The beginning of 2011 looks to be particularly promising thanks to a well-filled order portfolio that has enjoyed double-digit percentage growth over the same period of 2010. The growth trend of the entire premium and luxury brand portfolio also shows significant further improvement.

Overview of performance at the Retail Division

In the fourth quarter of 2010, the Division continued to record good results. A renewed attention to the customer, special initiatives and targeted promotions helped all retail brands in North America to record growth in comparable store sales: comparable store sales4 over the same quarter of 2009 at LensCrafters were up by 5.6%, at Pearle Vision by 3.4% and at Sears and Target by 7.0%.

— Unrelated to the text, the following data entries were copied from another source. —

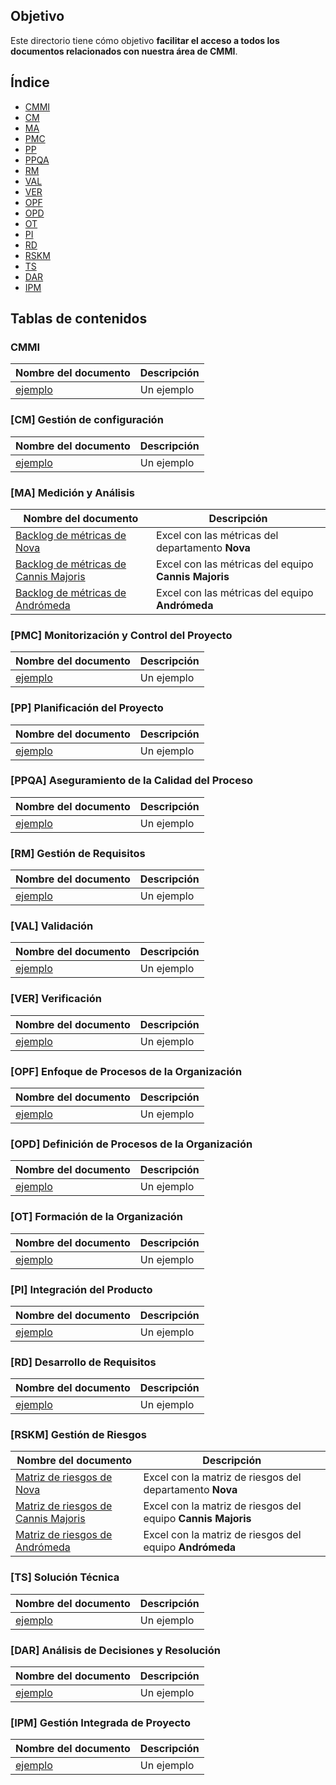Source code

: ## Objetivo
Este directorio tiene cómo objetivo **facilitar el acceso a todos los documentos
relacionados con nuestra área de CMMI**.

## Índice
* [CMMI](#CMMI)
* [CM](#CM)
* [MA](#MA)
* [PMC](#PMC)
* [PP](#PP)
* [PPQA](#PPQA)
* [RM](#RM)
* [VAL](#VAL)
* [VER](#VER)
* [OPF](#OPF)
* [OPD](#OPD)
* [OT](#OT)
* [PI](#PI)
* [RD](#RD)
* [RSKM](#RSKM)
* [TS](#TS)
* [DAR](#DAR)
* [IPM](#IPM)

## Tablas de contenidos

### <div id="CMMI"></div>CMMI
| Nombre del documento             | Descripción                              |
| -------------------------------- | ---------------------------------------- |
| [ejemplo]()                      | Un ejemplo |

### <div id="CM"></div>[CM] Gestión de configuración
| Nombre del documento             | Descripción                              |
| -------------------------------- | ---------------------------------------- |
| [ejemplo]()                      | Un ejemplo |

### <div id="MA"></div>[MA] Medición y Análisis
| Nombre del documento             | Descripción                              |
| -------------------------------- | ---------------------------------------- |
| [Backlog de métricas de Nova](https://docs.google.com/spreadsheets/d/1m6m8NYaAQDzNg7KKlVLzwpSO_qg-qjqUSjcOwmz5zZs/edit?usp=sharing)| Excel con las métricas del departamento **Nova**|
| [Backlog de métricas de Cannis Majoris](https://docs.google.com/spreadsheets/d/1RpU0kmGCRSH35LN6ZTPPkAXsNAeiS_OLvBdqoJsp060/edit?usp=sharing)| Excel con las métricas del equipo **Cannis Majoris**|
|[Backlog de métricas de Andrómeda](https://docs.google.com/spreadsheets/d/1p7jjni0co6IECTxC1ZdccV9jmnQxoqOTV6jjng3B4EQ/edit?usp=sharing)| Excel con las métricas del equipo **Andrómeda**|

### <div id="PMC"></div>[PMC] Monitorización y Control del Proyecto
| Nombre del documento             | Descripción                              |
| -------------------------------- | ---------------------------------------- |
| [ejemplo]()                      | Un ejemplo |


### <div id="PP"></div>[PP] Planificación del Proyecto
| Nombre del documento             | Descripción                              |
| -------------------------------- | ---------------------------------------- |
| [ejemplo]()                      | Un ejemplo |

### <div id="PPQA"></div>[PPQA] Aseguramiento de la Calidad del Proceso 
| Nombre del documento             | Descripción                              |
| -------------------------------- | ---------------------------------------- |
| [ejemplo]()                      | Un ejemplo |

### <div id="RM"></div>[RM] Gestión de Requisitos
| Nombre del documento             | Descripción                              |
| -------------------------------- | ---------------------------------------- |
| [ejemplo]()                      | Un ejemplo |

### <div id="VAL"></div>[VAL] Validación
| Nombre del documento             | Descripción                              |
| -------------------------------- | ---------------------------------------- |
| [ejemplo]()                      | Un ejemplo |

### <div id="VER"></div>[VER] Verificación
| Nombre del documento             | Descripción                              |
| -------------------------------- | ---------------------------------------- |
| [ejemplo]()                      | Un ejemplo |

### <div id="OPF"></div>[OPF] Enfoque de Procesos de la Organización
| Nombre del documento             | Descripción                              |
| -------------------------------- | ---------------------------------------- |
| [ejemplo]()                      | Un ejemplo |

### <div id="OPD"></div>[OPD] Definición de Procesos de la Organización
| Nombre del documento             | Descripción                              |
| -------------------------------- | ---------------------------------------- |
| [ejemplo]()                      | Un ejemplo |

### <div id="OT"></div>[OT] Formación de la Organización
| Nombre del documento             | Descripción                              |
| -------------------------------- | ---------------------------------------- |
| [ejemplo]()                      | Un ejemplo |

### <div id="PI"></div>[PI] Integración del Producto
| Nombre del documento             | Descripción                              |
| -------------------------------- | ---------------------------------------- |
| [ejemplo]()                      | Un ejemplo |

### <div id="RD"></div>[RD] Desarrollo de Requisitos
| Nombre del documento             | Descripción                              |
| -------------------------------- | ---------------------------------------- |
| [ejemplo]()                      | Un ejemplo |

### <div id="RSKM"></div>[RSKM] Gestión de Riesgos
| Nombre del documento             | Descripción                              |
| -------------------------------- | ---------------------------------------- |
| [Matriz de riesgos de Nova](https://docs.google.com/spreadsheets/d/19Umay5R1ppMqvmMJDkB0I-o50qEaBm5IJ_T8XMtruJ8/edit#gid=1120081718)| Excel con la matriz de riesgos del departamento **Nova**|
| [Matriz de riesgos de Cannis Majoris](https://docs.google.com/spreadsheets/d/1YlxSq79svB7qGB_36UmxUcZdcWmzoUkUntntaO30q-g/edit#gid=1120081718)| Excel con la matriz de riesgos del equipo **Cannis Majoris**|
| [Matriz de riesgos de Andrómeda](https://docs.google.com/spreadsheets/d/1JHLEvLsdJaZ-GCcDPPPTXcUuQcegYHzlpqYmngEDmLU/edit#gid=1120081718)| Excel con la matriz de riesgos del equipo **Andrómeda**|

### <div id="TS"></div>[TS] Solución Técnica
| Nombre del documento             | Descripción                              |
| -------------------------------- | ---------------------------------------- |
| [ejemplo]()                      | Un ejemplo |

### <div id="DAR"></div>[DAR] Análisis de Decisiones y Resolución
| Nombre del documento             | Descripción                              |
| -------------------------------- | ---------------------------------------- |
| [ejemplo]()                      | Un ejemplo |

### <div id="IPM"></div>[IPM] Gestión Integrada de Proyecto
| Nombre del documento             | Descripción                              |
| -------------------------------- | ---------------------------------------- |
| [ejemplo]()                      | Un ejemplo |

Sunglass Hut, the Group's sun specialty chain that operates in a number of geographic areas, posted particularly significant results, recording total comparable store sales for the fourth quarter showing very strong growth (+12.9%), with an extremely positive trend in the United States (+18.0%).

On the contrary, comparable store sales4 in the Asia-Pacific region, where the outlook of the retail sector in that market continues to be particularly demanding, were negative, albeit with a continued, marked improvement over previous quarters thanks to the Group's initiatives (-7.6% for the fourth quarter, from -13.4% for the third quarter of 2010). However, the trend seen within the quarter was, in turn, positive: in December comparable store sales performance was
only slightly negative.

Positive trends have also been recorded in all the markets with the highest growth rates where the Retail Division operates, such as China, India, South Africa and the Middle East.

Net sales for the Retail Division were Euro 833.0 million ($1.13 bn) (+17.6% at current exchange rates, and +5.9% at constant exchange rates2). For the year, net sales were up by 13.5% at current exchange rates to Euro 3,561.6 million ($4.84 bn) (+5.9% at constant exchange rates).

For 2011, forecasts are positive for the Retail Division. In the United States, Luxottica expects to benefit on the one hand from the significant work implemented in-house, and on the other from the improving confidence seen by consumers in that market: January results are encouraging.

In Australia, a region in which the Group has placed very high expectations, the company expects that the various initiatives launched in that market will generate further significant improvements in 2011: the trend is already improving and results are expected to soon go back to being positive.

For 2011, the company also expects an acceleration in emerging markets, and in China in particular.